A major breakthrough in understanding Alzheimer’s disease by Irish scientists could lead to new forms of therapy for those living with the condition.

Trinity College Dublin scientists have discovered a new mechanism in the disease — the most common form of dementia that affects up to 40,000 people in this country.

Alzheimer’s disease is characterised, in part, by the build up of toxic material in the brain called amyloid-beta.

The small protein can get out of the brain in healthy individuals and the Trinity College Dublin scientists have discovered a novel pathway.

Impaired clearance of the protein appears to be a major factor in the disease process.

Unlike blood vessels anywhere else in the body, those in the brain have properties that strictly regulate what gets in and out of the delicate tissue — its known as the blood brain barrier.

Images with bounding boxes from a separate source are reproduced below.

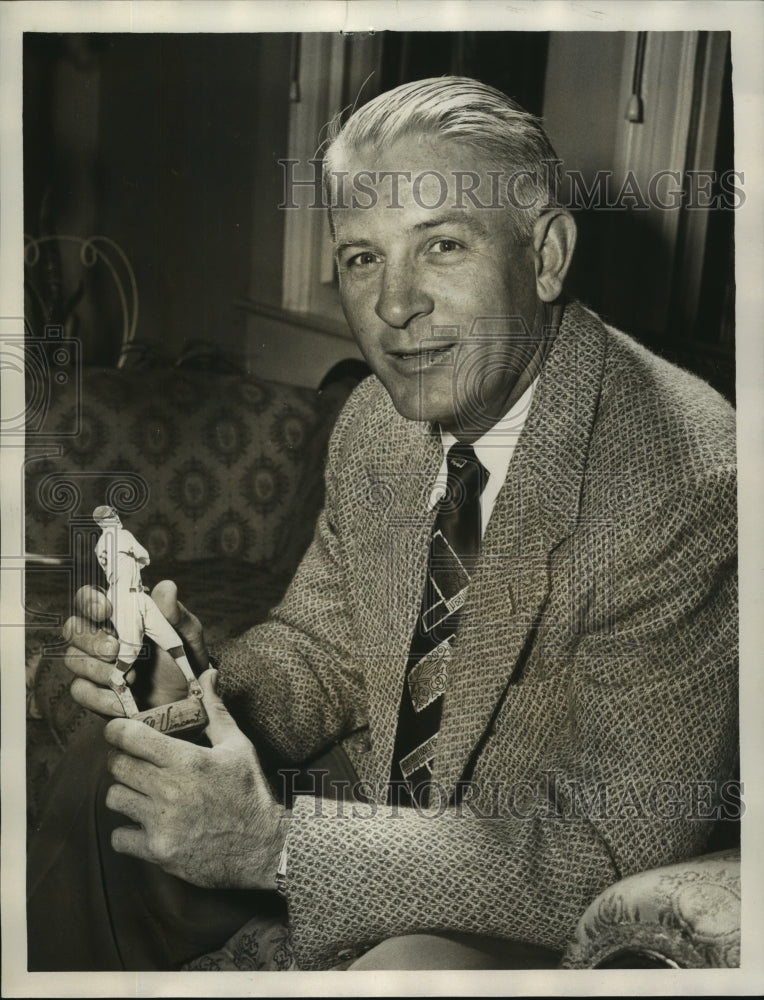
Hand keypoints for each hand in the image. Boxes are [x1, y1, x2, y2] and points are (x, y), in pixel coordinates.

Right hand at [63, 580, 207, 715]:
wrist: (188, 697)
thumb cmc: (184, 658)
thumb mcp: (186, 634)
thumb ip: (174, 613)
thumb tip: (167, 588)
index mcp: (119, 614)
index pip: (89, 598)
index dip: (90, 601)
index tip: (105, 610)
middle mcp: (100, 636)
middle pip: (73, 628)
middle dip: (91, 639)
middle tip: (114, 650)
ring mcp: (93, 664)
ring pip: (73, 659)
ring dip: (98, 670)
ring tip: (130, 679)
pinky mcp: (94, 692)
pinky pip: (80, 690)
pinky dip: (99, 697)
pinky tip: (121, 702)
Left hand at [104, 669, 287, 889]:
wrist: (264, 846)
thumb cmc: (250, 791)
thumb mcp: (238, 746)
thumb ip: (215, 710)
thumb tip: (209, 673)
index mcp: (186, 760)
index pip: (129, 737)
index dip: (116, 731)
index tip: (118, 732)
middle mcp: (169, 790)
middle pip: (116, 766)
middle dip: (122, 760)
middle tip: (136, 763)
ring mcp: (162, 823)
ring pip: (114, 798)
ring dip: (126, 793)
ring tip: (144, 793)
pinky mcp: (158, 851)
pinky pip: (120, 836)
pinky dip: (129, 831)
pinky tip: (148, 824)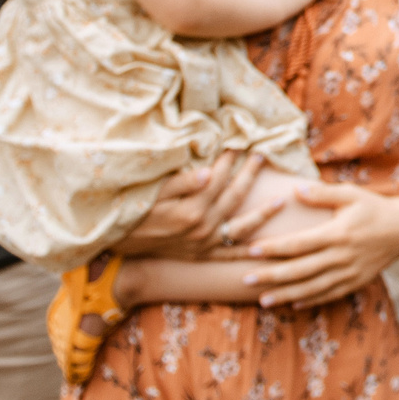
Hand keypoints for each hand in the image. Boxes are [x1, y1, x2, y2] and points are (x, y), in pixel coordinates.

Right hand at [117, 152, 266, 259]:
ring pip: (242, 227)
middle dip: (250, 174)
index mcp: (192, 210)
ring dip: (263, 213)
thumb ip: (182, 183)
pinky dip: (249, 252)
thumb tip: (210, 172)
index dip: (229, 160)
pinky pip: (231, 255)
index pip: (218, 178)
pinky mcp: (202, 255)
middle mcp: (203, 229)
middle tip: (262, 156)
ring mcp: (205, 244)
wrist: (118, 244)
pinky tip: (268, 248)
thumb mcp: (154, 192)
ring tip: (280, 200)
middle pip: (235, 196)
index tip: (238, 144)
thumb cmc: (133, 211)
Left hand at [238, 181, 398, 308]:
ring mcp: (349, 273)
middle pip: (301, 270)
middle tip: (246, 280)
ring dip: (286, 295)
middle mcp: (342, 257)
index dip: (274, 248)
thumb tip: (294, 190)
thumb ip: (322, 194)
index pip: (299, 244)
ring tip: (262, 301)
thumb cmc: (373, 207)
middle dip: (271, 276)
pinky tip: (292, 305)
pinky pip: (329, 295)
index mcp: (338, 233)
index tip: (251, 250)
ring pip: (312, 288)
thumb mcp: (350, 194)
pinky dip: (310, 301)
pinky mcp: (356, 282)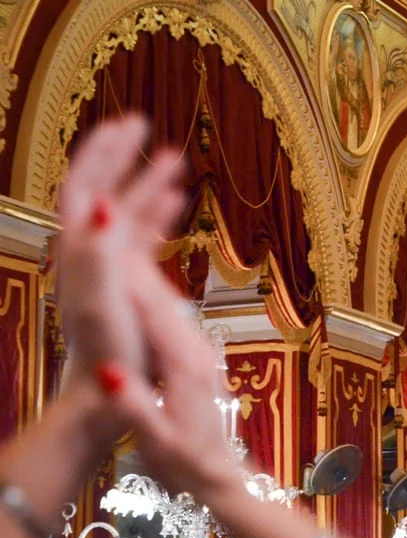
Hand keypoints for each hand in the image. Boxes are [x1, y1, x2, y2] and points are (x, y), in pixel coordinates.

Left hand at [57, 115, 183, 391]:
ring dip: (147, 183)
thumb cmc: (106, 352)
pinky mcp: (130, 286)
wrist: (108, 395)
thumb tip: (104, 205)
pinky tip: (177, 204)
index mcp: (81, 251)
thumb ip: (98, 252)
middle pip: (102, 190)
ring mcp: (111, 269)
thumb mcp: (100, 301)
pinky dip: (159, 215)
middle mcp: (91, 254)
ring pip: (126, 212)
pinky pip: (144, 239)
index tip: (129, 124)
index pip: (84, 185)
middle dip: (121, 156)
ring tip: (174, 159)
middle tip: (143, 125)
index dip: (103, 151)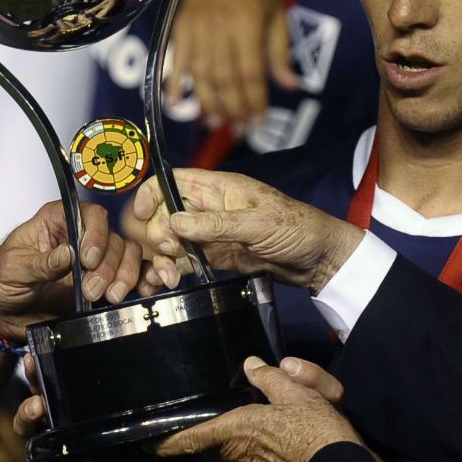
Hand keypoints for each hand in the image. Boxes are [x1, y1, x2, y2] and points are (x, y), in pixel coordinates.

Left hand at [0, 201, 144, 334]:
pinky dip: (142, 282)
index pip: (89, 214)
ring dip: (124, 276)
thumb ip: (41, 262)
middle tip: (92, 290)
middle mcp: (80, 237)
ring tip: (108, 297)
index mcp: (57, 222)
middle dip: (108, 266)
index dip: (95, 234)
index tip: (87, 259)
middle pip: (113, 238)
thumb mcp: (13, 268)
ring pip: (127, 256)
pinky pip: (132, 277)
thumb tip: (69, 253)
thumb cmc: (0, 280)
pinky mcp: (103, 284)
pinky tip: (141, 292)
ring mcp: (95, 262)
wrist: (0, 314)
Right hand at [17, 392, 157, 461]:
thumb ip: (136, 412)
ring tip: (96, 454)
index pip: (42, 395)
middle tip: (39, 406)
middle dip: (27, 413)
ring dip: (72, 458)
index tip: (31, 360)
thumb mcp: (134, 432)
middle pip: (25, 426)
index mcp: (65, 423)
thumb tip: (149, 384)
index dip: (33, 379)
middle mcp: (53, 446)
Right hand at [132, 168, 362, 291]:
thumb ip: (215, 223)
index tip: (141, 215)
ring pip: (171, 240)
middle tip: (173, 251)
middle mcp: (208, 208)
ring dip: (163, 257)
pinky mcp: (214, 256)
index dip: (151, 193)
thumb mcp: (257, 223)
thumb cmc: (296, 228)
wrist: (319, 260)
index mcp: (218, 187)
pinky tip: (168, 281)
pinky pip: (184, 260)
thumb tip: (175, 221)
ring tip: (169, 277)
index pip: (172, 180)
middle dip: (159, 233)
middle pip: (164, 213)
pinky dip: (172, 269)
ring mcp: (210, 233)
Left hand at [153, 357, 360, 461]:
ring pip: (231, 461)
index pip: (188, 438)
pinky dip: (253, 460)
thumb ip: (270, 378)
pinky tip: (271, 450)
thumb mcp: (297, 393)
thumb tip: (250, 365)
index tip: (145, 441)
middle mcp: (234, 460)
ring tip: (244, 433)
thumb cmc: (315, 431)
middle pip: (210, 449)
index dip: (164, 440)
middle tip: (205, 423)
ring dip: (232, 449)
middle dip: (204, 438)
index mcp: (233, 433)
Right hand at [173, 0, 297, 127]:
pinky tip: (178, 104)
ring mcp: (196, 28)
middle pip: (225, 79)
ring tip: (217, 122)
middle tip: (240, 129)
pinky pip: (177, 61)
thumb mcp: (276, 11)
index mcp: (247, 23)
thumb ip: (280, 50)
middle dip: (234, 108)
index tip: (260, 121)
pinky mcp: (179, 28)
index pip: (251, 72)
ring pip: (201, 75)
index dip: (255, 100)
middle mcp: (219, 28)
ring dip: (208, 103)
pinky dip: (175, 84)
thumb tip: (291, 86)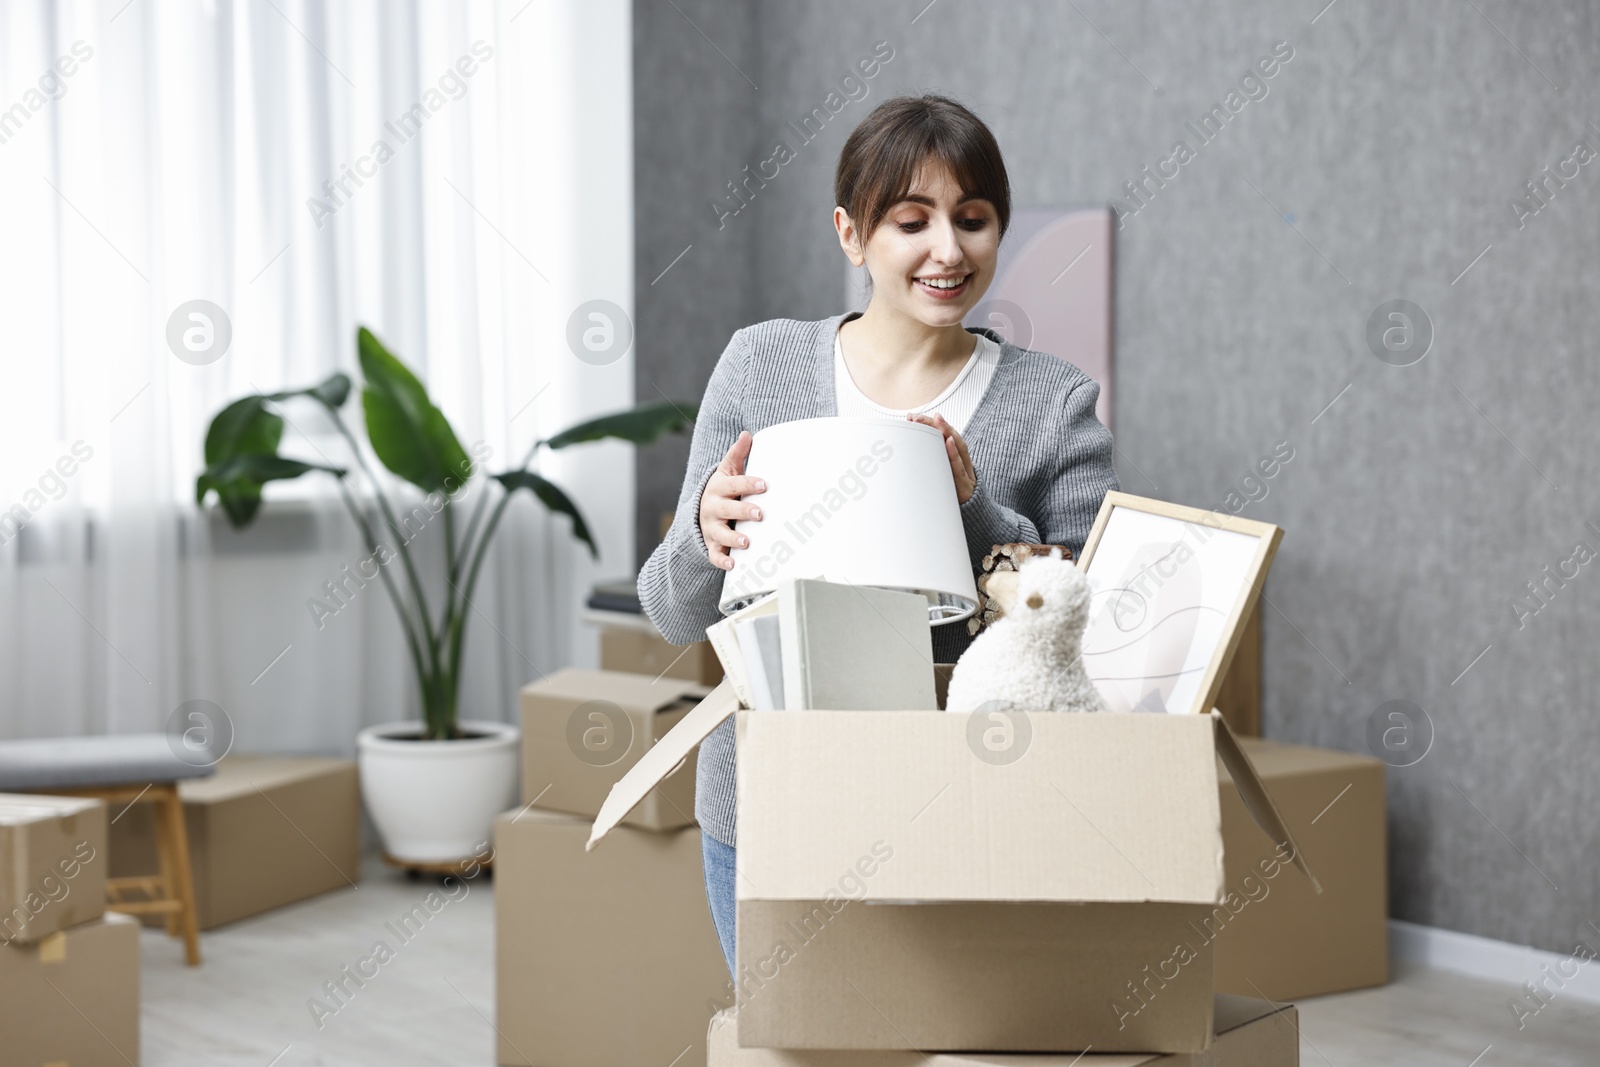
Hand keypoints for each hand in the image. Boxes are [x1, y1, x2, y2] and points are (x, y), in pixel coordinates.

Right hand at [699, 430, 766, 570]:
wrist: (701, 512)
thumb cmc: (723, 490)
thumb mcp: (727, 470)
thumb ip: (737, 454)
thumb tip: (747, 434)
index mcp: (718, 488)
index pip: (733, 485)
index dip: (747, 484)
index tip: (763, 484)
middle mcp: (713, 508)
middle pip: (726, 510)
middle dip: (742, 511)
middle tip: (759, 514)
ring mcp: (711, 528)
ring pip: (720, 534)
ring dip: (733, 539)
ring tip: (746, 543)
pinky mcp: (712, 545)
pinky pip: (715, 555)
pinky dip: (722, 561)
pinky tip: (733, 565)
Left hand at [908, 412, 975, 503]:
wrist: (973, 511)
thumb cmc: (954, 491)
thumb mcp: (942, 475)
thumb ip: (931, 462)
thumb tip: (908, 452)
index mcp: (955, 456)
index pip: (943, 434)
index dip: (930, 424)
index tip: (914, 416)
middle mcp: (961, 459)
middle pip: (950, 436)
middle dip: (935, 424)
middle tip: (919, 417)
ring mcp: (965, 470)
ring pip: (958, 446)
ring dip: (947, 432)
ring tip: (937, 420)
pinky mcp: (965, 484)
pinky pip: (960, 467)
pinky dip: (954, 454)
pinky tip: (948, 443)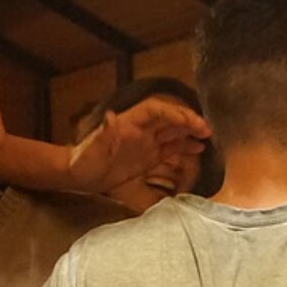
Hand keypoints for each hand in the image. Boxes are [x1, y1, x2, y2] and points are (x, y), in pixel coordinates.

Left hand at [67, 97, 209, 194]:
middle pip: (169, 119)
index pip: (156, 110)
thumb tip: (110, 117)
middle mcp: (140, 130)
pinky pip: (170, 149)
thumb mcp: (91, 149)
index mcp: (129, 123)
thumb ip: (103, 134)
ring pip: (172, 132)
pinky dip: (184, 147)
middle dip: (187, 121)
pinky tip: (198, 149)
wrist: (79, 176)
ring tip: (208, 136)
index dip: (173, 113)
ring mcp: (145, 143)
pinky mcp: (148, 158)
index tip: (188, 121)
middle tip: (206, 129)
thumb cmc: (83, 162)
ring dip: (190, 132)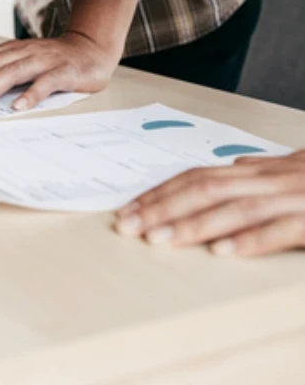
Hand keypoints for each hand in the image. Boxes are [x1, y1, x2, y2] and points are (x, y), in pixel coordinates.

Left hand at [0, 30, 119, 109]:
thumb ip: (1, 71)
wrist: (92, 50)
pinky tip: (18, 107)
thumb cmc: (53, 61)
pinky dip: (31, 94)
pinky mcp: (64, 71)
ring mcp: (44, 59)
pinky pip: (46, 82)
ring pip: (12, 72)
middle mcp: (24, 51)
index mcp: (11, 49)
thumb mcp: (23, 62)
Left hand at [113, 151, 304, 256]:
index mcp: (258, 169)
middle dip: (162, 208)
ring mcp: (294, 196)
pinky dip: (250, 240)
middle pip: (205, 190)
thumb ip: (260, 169)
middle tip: (129, 228)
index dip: (160, 193)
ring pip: (235, 208)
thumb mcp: (293, 167)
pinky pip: (281, 229)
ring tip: (160, 241)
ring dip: (193, 225)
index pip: (196, 177)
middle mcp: (270, 178)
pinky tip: (222, 252)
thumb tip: (233, 163)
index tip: (128, 210)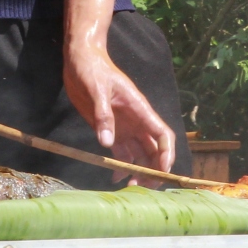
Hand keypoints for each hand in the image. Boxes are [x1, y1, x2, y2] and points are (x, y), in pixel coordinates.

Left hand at [64, 43, 174, 186]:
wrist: (80, 59)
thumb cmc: (92, 68)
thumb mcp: (96, 88)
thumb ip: (103, 115)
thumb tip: (107, 143)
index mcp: (139, 108)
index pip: (162, 134)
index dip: (166, 154)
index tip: (162, 172)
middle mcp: (136, 121)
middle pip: (154, 149)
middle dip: (153, 170)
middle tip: (143, 188)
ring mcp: (125, 127)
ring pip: (139, 154)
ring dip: (138, 171)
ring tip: (128, 188)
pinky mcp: (111, 130)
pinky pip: (121, 153)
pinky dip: (121, 167)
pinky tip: (114, 179)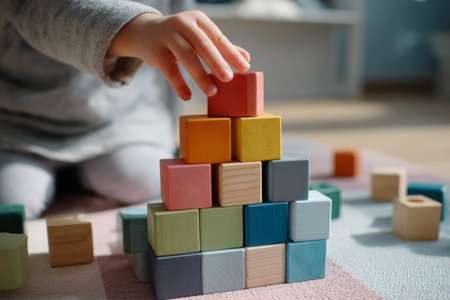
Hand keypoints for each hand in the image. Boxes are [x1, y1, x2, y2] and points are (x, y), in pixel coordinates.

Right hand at [107, 10, 250, 99]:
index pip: (218, 38)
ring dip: (200, 75)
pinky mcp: (155, 51)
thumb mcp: (199, 37)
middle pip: (203, 45)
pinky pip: (169, 70)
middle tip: (228, 78)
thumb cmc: (179, 37)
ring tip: (212, 91)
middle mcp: (183, 24)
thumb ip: (221, 47)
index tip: (244, 68)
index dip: (232, 53)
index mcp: (198, 20)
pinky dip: (179, 84)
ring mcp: (168, 36)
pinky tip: (187, 96)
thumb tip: (246, 59)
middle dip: (217, 62)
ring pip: (187, 56)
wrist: (144, 32)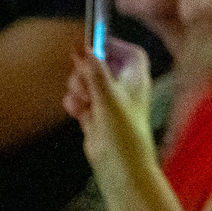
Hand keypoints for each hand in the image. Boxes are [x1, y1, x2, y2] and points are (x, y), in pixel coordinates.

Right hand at [63, 39, 154, 172]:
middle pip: (101, 65)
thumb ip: (95, 71)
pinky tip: (77, 111)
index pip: (129, 53)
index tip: (92, 44)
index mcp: (136, 81)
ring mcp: (108, 103)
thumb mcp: (108, 97)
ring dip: (78, 88)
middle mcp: (124, 90)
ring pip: (86, 83)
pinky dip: (75, 103)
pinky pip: (79, 100)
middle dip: (85, 70)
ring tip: (81, 100)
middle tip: (81, 80)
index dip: (112, 45)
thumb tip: (86, 49)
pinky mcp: (95, 116)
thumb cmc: (123, 133)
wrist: (120, 166)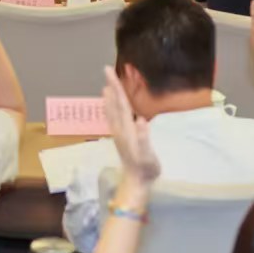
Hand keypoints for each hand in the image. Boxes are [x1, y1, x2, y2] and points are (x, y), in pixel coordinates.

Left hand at [101, 67, 161, 185]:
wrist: (136, 182)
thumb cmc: (145, 168)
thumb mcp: (147, 154)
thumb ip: (144, 138)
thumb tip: (141, 120)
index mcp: (126, 129)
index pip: (121, 103)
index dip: (116, 87)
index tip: (110, 72)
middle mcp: (120, 128)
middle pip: (114, 103)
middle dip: (111, 86)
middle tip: (106, 70)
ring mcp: (118, 133)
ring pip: (112, 110)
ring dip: (109, 97)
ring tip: (106, 85)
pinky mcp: (120, 138)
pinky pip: (113, 118)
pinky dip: (110, 109)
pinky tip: (109, 107)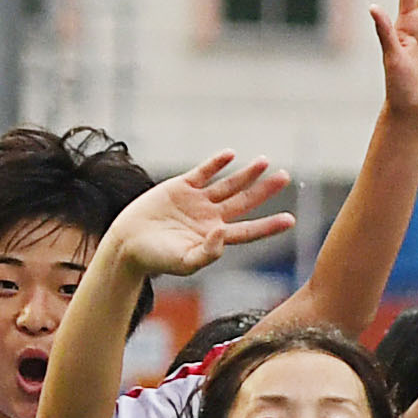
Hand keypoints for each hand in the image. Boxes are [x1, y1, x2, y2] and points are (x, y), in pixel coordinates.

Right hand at [103, 154, 298, 282]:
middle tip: (285, 177)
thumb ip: (208, 252)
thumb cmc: (156, 259)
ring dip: (246, 173)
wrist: (127, 243)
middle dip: (265, 190)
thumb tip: (224, 231)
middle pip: (245, 201)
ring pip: (228, 184)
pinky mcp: (180, 186)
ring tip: (264, 162)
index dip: (269, 226)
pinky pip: (202, 172)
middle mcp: (210, 217)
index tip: (290, 220)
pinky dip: (216, 163)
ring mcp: (197, 201)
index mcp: (215, 237)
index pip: (249, 230)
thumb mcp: (184, 262)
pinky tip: (230, 154)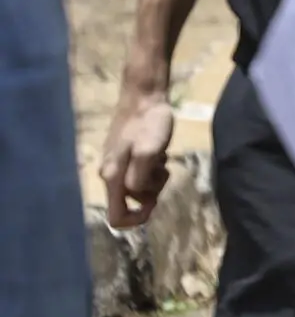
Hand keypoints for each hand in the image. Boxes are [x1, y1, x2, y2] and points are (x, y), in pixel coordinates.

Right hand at [101, 83, 174, 228]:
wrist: (144, 96)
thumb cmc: (148, 123)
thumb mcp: (149, 151)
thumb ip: (140, 178)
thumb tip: (137, 196)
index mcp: (112, 177)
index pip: (115, 217)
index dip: (136, 220)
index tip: (155, 206)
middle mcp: (109, 175)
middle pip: (130, 201)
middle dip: (150, 193)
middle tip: (163, 172)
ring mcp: (117, 164)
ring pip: (137, 187)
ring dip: (154, 179)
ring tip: (162, 159)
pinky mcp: (126, 155)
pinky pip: (140, 173)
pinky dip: (153, 168)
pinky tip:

While the mode by which amyloid-betta is cleared remains unclear, it is evident that it needs to be removed from the brain via the bloodstream.

Research assistant professor in genetics at Trinity College Dublin, Dr Matthew Campbell, said cells lining the blood vessels had junctions holding them tightly together.

“We discovered that amyloid-beta could move between the junctions. If we can find ways of removing this toxic material in Alzheimer patients, it could lead to a novel way of developing drugs for the disease,” he said.

Antibody drugs that latch onto amyloid-beta have so far failed to work very well but Dr Campbell believes the newly-discovered mechanism could make them work better.

“Given the recent advances in clinical trials of anti-amyloid beta antibodies, we hope our findings may lead to improved and adjunctive forms of therapy for this devastating condition.”

Dr Campbell said it was impossible to say when a new therapy might be available and pointed out that the Trinity College Dublin research was based on mice studies.

Dr Campbell said that amyloid-beta needed to be targeted as early as possible to stop the neuro-degenerative disease in its tracks.

“Designing clinical trials to identify individuals before they have symptoms is the only way we are going to be able to treat Alzheimer’s disease in the future.”

The research, published in the leading international journal, Science Advances, was supported by Science Foundation Ireland as well as the US-based charity, Brightfocus Foundation.